THINGS TO DO:
A: In the text on Pennsylvania wood roaches, about how many eggs does a single egg capsule generally contain?
B: According to the text on Pennsylvania wood roaches, what are all the things wood cockroaches thrive under?

PASSAGE TO READ:
Pennsylvania wood roaches can be identified by the presence of a white to yellow stripe extending from the fore wings, the sides of the thorax, and the back of the head in adults and well-grown nymphs.
These cockroaches can be seen on lower tree barks toward the end of the day. Males can be seen flying toward light sources, like car headlights. These are generally outdoor pests, but can enter houses via infested firewood, through small openings, or through open doors and windows, when attracted by light. These insects are more active in winter. They need moist conditions like those found under logs and inside barks in woody areas. They generally cannot survive for long indoors, but are sometimes found in homes, cottages, and rain gutters.
Specimen Seen on Wood
Wood cockroaches thrive under litter, hollow trees, stacks of wood, rotting logs, and stumps. They are not startled by movement like other cockroaches, and will not scamper when approached. Also, Pennsylvania wood cockroaches are active both during the day and night, unlike other cockroach species. Once inside a house, they will aimlessly wander without assembling at any particular location. Nymphs also seek the protection of homes during winter, though they are more likely to choose older homes with a wooden siding.
They are found in some provinces of Canada, like Quebec and Ontario, and Eastern and Central US states like Michigan, Massachusetts, Illinois, Florida, Louisiana, Maine, New Jersey, Carolina, and Oklahoma.
They eat decaying organic matter generally found in their natural habitat, such as rotting leaves. They have a fondness for starchy food and sweets. Fungi also forms a considerable part of their diet.
Mating takes place during the months of May and June, sometimes till October. Males are attracted to female cockroaches by secretions called pheromones. After mating, eggs are laid under tree barks in warm weather. A collection of eggs are laid together, called egg capsules, which generally contain around 32 eggs each. At any one time, each female will lay about 30 capsules. These cockroaches do not prefer laying eggs indoors.

ENTRIES SUPPLIED:
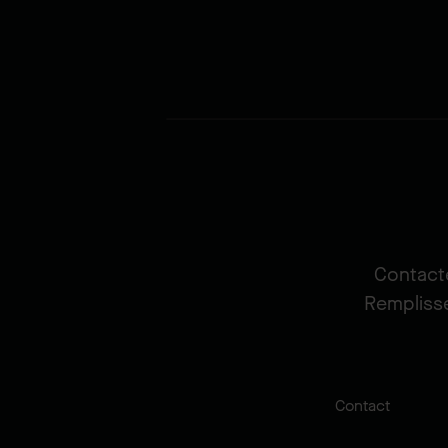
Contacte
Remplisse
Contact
...
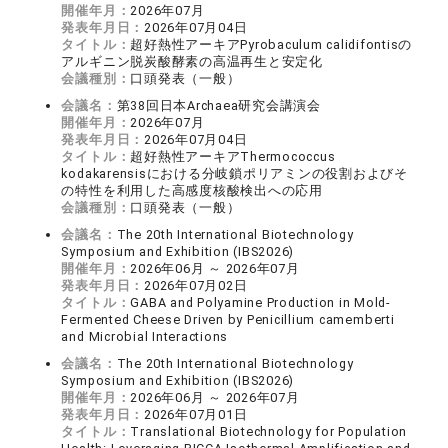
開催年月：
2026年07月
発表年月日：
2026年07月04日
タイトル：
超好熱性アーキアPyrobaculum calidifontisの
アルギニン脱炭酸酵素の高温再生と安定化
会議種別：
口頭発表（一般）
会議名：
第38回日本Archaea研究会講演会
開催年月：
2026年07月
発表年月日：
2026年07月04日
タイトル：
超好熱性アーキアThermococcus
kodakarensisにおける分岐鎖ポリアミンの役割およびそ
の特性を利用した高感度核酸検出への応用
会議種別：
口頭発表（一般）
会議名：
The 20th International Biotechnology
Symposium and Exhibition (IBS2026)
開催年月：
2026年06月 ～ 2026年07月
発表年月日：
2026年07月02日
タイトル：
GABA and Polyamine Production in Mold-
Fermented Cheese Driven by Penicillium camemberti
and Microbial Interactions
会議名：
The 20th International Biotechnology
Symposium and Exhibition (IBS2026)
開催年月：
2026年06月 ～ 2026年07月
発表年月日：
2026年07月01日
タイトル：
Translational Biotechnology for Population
---
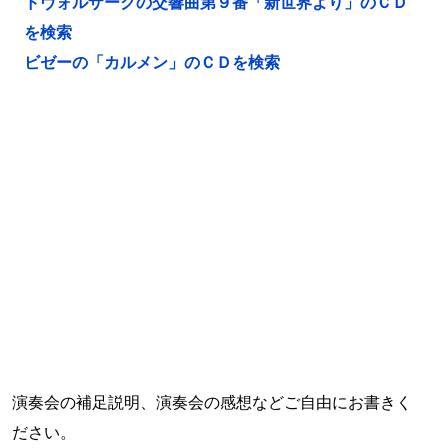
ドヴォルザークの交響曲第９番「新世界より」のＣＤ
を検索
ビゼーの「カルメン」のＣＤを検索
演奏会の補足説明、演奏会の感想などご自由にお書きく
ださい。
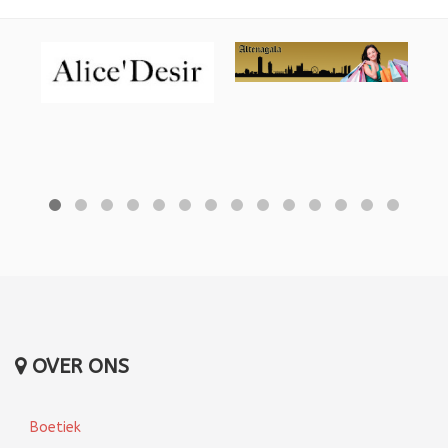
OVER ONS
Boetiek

SOLUTION SET:
A: Around 32 eggs.

B: Litter, hollow trees, stacks of wood, rotting logs, and stumps.